* _ASSIGNED TASK_: The listing below should be reproduced precisely, except for its images.

* _WORKING DATA_:
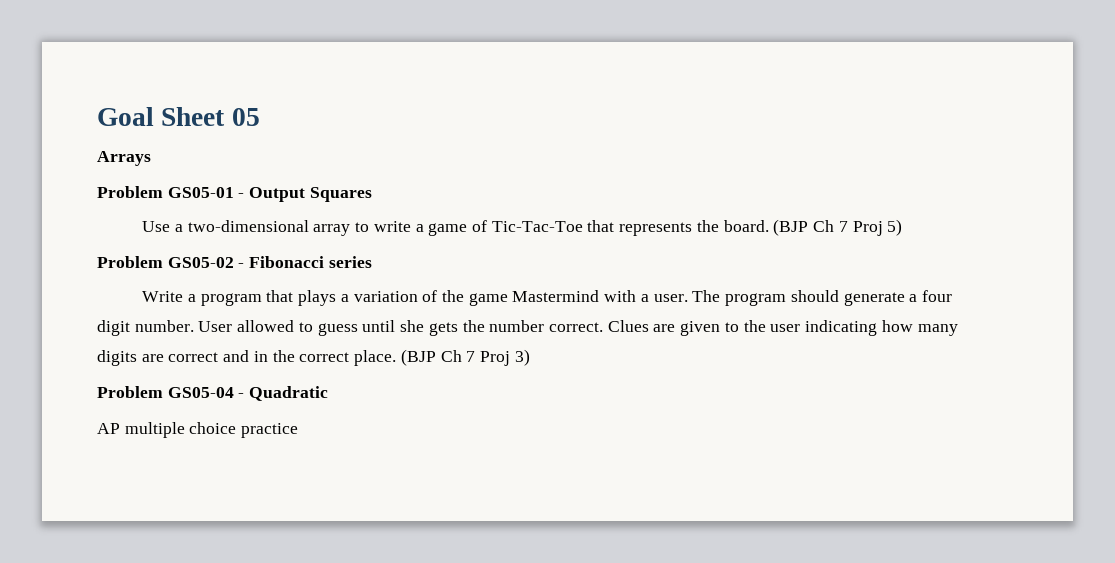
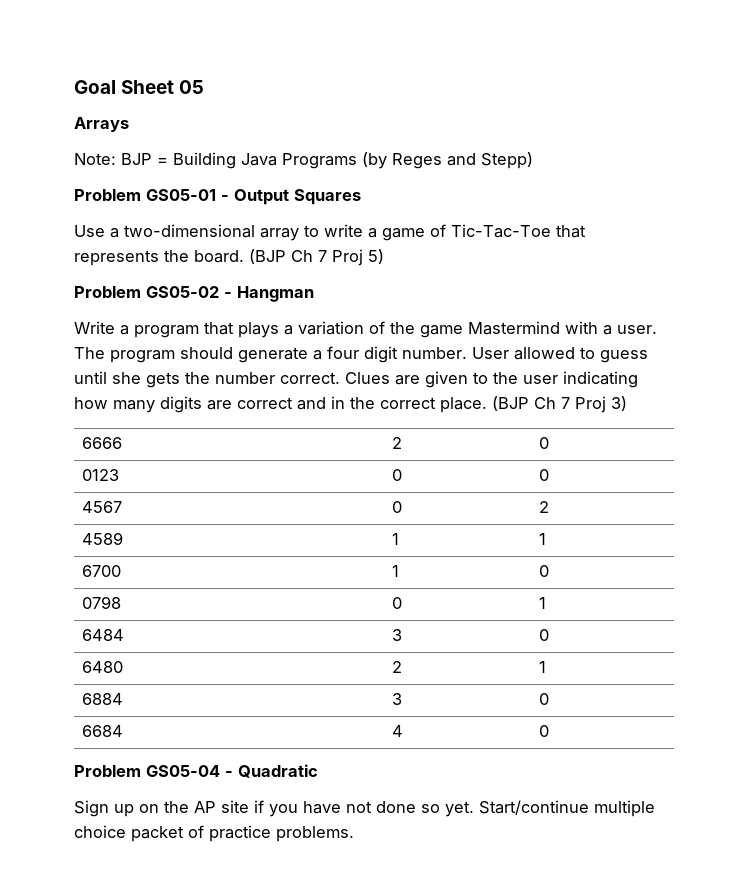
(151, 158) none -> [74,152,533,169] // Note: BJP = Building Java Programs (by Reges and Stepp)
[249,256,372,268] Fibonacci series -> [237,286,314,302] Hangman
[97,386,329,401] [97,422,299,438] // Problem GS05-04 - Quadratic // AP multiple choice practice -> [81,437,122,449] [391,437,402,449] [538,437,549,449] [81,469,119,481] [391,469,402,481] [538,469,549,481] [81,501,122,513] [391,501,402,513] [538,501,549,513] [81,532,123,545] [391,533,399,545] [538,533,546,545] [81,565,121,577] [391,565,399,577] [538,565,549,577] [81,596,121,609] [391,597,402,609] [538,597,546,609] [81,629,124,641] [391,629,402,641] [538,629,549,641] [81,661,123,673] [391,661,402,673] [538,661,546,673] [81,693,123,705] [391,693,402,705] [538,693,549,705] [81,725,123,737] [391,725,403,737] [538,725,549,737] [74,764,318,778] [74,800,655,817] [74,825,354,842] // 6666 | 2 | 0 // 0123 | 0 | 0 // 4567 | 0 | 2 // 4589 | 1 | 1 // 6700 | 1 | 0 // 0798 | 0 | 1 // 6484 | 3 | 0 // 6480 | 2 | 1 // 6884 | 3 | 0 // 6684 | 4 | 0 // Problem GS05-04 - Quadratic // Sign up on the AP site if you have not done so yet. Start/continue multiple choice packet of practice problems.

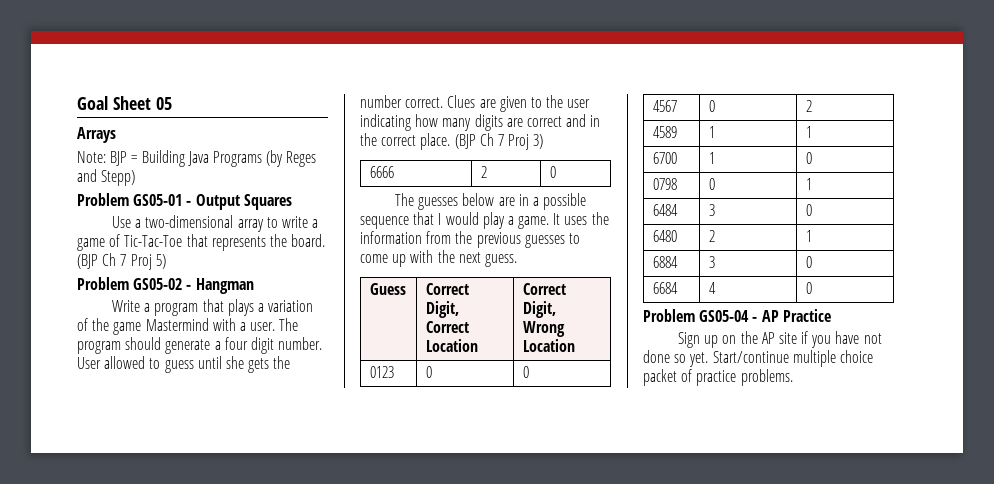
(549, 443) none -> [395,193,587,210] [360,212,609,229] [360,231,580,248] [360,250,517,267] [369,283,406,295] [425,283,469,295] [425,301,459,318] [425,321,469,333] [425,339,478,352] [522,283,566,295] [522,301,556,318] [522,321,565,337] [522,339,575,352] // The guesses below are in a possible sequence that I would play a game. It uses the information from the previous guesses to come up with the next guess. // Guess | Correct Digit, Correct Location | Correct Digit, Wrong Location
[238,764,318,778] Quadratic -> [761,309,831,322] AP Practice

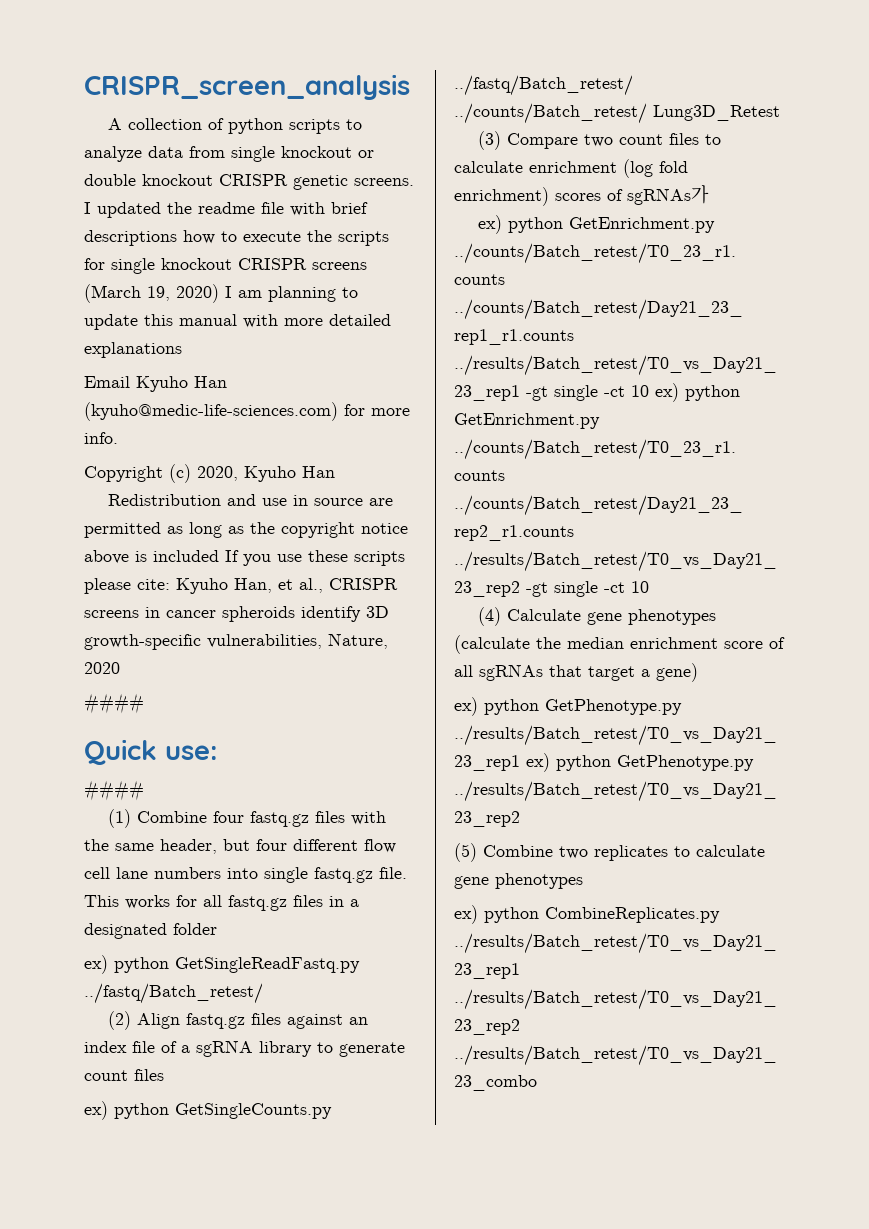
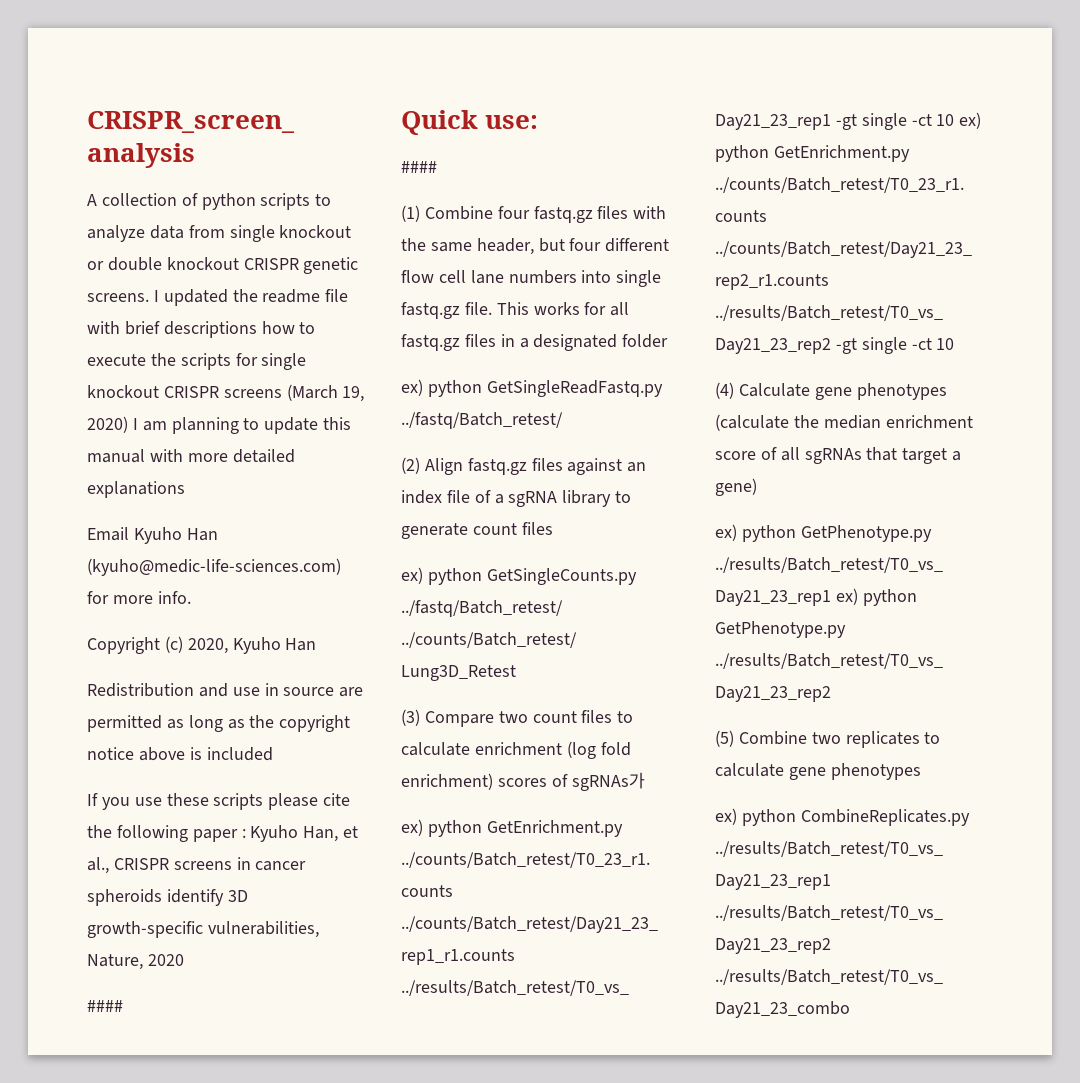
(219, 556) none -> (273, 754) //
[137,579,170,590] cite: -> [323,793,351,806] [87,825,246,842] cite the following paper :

* _ANSWER TO THE PROBLEM_:
(151, 158) none -> [74,152,533,169] // Note: BJP = Building Java Programs (by Reges and Stepp)
[249,256,372,268] Fibonacci series -> [237,286,314,302] Hangman
[97,386,329,401] [97,422,299,438] // Problem GS05-04 - Quadratic // AP multiple choice practice -> [81,437,122,449] [391,437,402,449] [538,437,549,449] [81,469,119,481] [391,469,402,481] [538,469,549,481] [81,501,122,513] [391,501,402,513] [538,501,549,513] [81,532,123,545] [391,533,399,545] [538,533,546,545] [81,565,121,577] [391,565,399,577] [538,565,549,577] [81,596,121,609] [391,597,402,609] [538,597,546,609] [81,629,124,641] [391,629,402,641] [538,629,549,641] [81,661,123,673] [391,661,402,673] [538,661,546,673] [81,693,123,705] [391,693,402,705] [538,693,549,705] [81,725,123,737] [391,725,403,737] [538,725,549,737] [74,764,318,778] [74,800,655,817] [74,825,354,842] // 6666 | 2 | 0 // 0123 | 0 | 0 // 4567 | 0 | 2 // 4589 | 1 | 1 // 6700 | 1 | 0 // 0798 | 0 | 1 // 6484 | 3 | 0 // 6480 | 2 | 1 // 6884 | 3 | 0 // 6684 | 4 | 0 // Problem GS05-04 - Quadratic // Sign up on the AP site if you have not done so yet. Start/continue multiple choice packet of practice problems.

(549, 443) none -> [395,193,587,210] [360,212,609,229] [360,231,580,248] [360,250,517,267] [369,283,406,295] [425,283,469,295] [425,301,459,318] [425,321,469,333] [425,339,478,352] [522,283,566,295] [522,301,556,318] [522,321,565,337] [522,339,575,352] // The guesses below are in a possible sequence that I would play a game. It uses the information from the previous guesses to come up with the next guess. // Guess | Correct Digit, Correct Location | Correct Digit, Wrong Location
[238,764,318,778] Quadratic -> [761,309,831,322] AP Practice

(219, 556) none -> (273, 754) //
[137,579,170,590] cite: -> [323,793,351,806] [87,825,246,842] cite the following paper :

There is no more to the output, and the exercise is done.